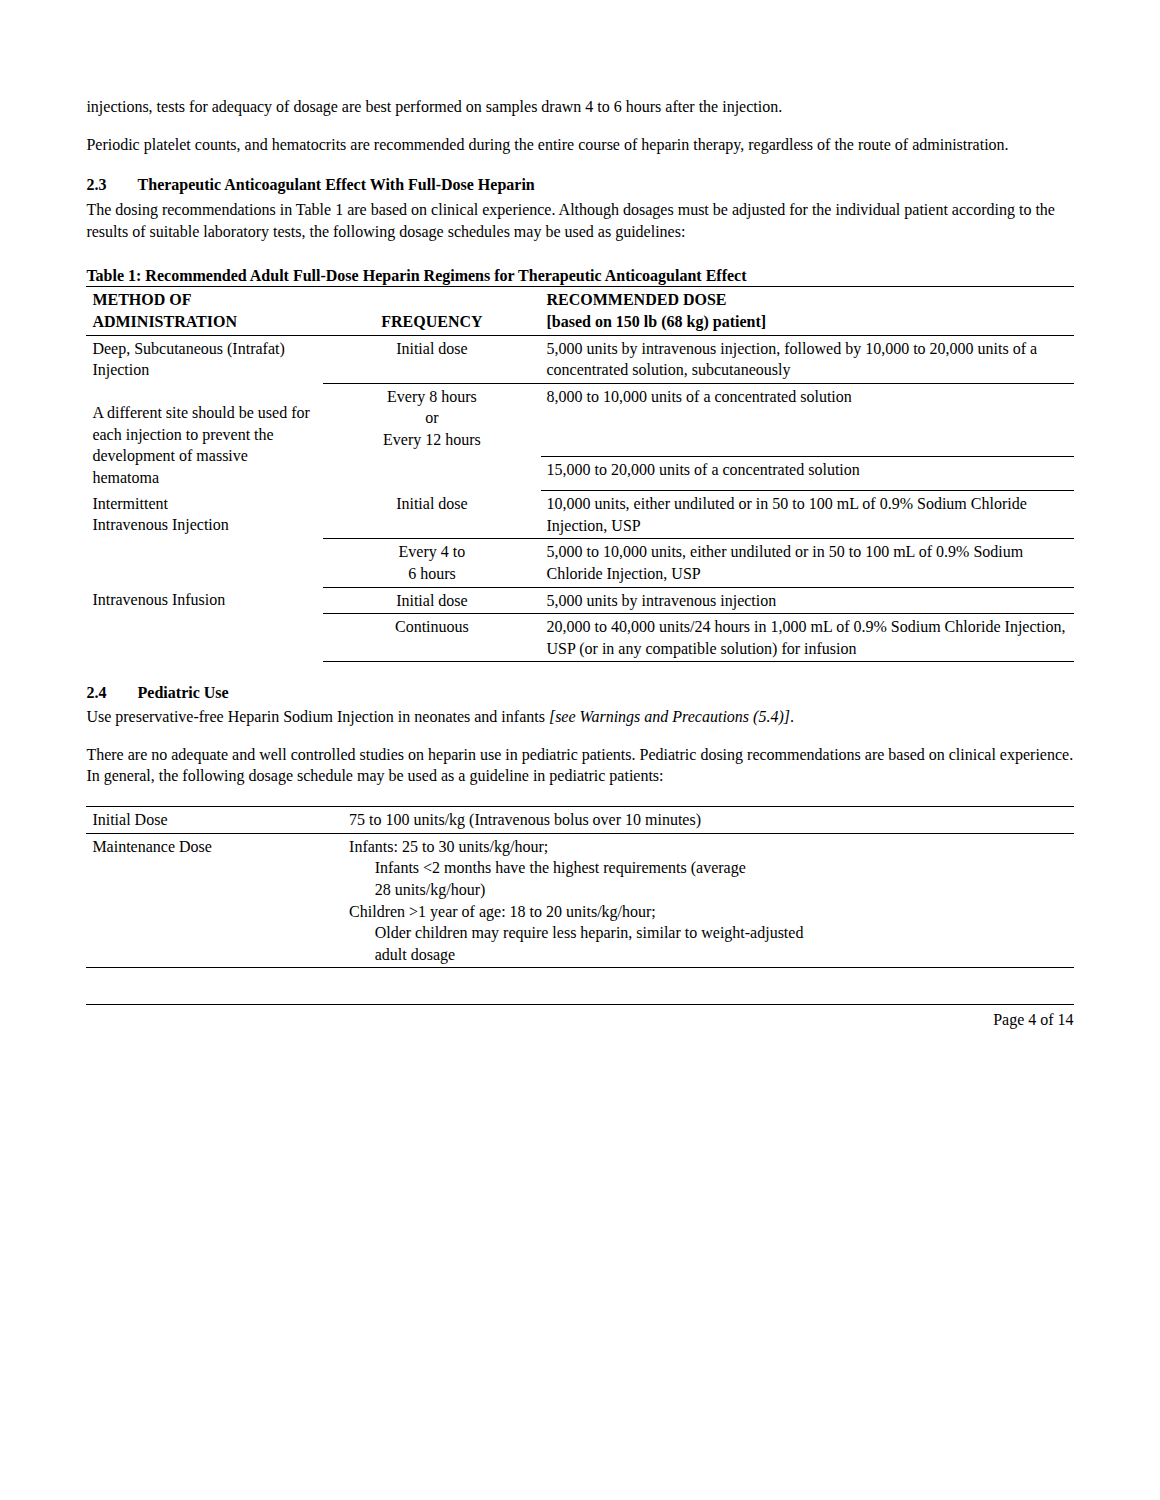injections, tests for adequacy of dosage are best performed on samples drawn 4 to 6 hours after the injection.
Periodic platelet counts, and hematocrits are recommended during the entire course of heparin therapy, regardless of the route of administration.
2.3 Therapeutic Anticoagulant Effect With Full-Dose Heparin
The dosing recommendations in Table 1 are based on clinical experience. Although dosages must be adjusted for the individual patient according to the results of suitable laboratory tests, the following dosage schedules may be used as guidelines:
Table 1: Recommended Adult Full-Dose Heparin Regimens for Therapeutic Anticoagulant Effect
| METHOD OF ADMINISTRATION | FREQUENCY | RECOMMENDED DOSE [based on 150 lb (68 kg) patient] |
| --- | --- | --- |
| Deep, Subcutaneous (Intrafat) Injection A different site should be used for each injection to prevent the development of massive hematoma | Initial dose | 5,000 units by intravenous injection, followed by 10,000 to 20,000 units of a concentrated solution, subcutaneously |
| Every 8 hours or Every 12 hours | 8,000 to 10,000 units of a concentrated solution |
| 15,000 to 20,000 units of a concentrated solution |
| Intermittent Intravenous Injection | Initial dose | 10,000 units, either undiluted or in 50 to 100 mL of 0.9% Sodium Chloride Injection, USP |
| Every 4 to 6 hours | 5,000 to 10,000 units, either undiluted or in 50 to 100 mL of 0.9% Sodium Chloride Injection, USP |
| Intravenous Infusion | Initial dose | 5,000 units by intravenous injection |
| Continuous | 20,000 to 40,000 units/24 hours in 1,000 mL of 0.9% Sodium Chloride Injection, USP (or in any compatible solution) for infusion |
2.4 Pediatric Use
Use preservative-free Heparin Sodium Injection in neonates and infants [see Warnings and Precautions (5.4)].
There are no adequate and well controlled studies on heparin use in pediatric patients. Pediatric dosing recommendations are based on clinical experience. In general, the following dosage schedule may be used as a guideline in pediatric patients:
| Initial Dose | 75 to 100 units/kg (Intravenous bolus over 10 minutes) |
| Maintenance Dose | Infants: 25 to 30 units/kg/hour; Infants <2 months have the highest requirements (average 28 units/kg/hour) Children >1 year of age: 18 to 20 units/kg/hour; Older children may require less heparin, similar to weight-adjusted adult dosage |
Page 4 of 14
══════════════════════════════
» ACTIVITY:
Give back the records above exactly, limited to the lines between the one holding "Intermittent Intravenous Injection" and the one holding "by intravenous injection |", inclusive.

» ANSWER TO THIS PROBLEM:
| Intermittent Intravenous Injection | Initial dose | 10,000 units, either undiluted or in 50 to 100 mL of 0.9% Sodium Chloride Injection, USP |
| Every 4 to 6 hours | 5,000 to 10,000 units, either undiluted or in 50 to 100 mL of 0.9% Sodium Chloride Injection, USP |
| Intravenous Infusion | Initial dose | 5,000 units by intravenous injection |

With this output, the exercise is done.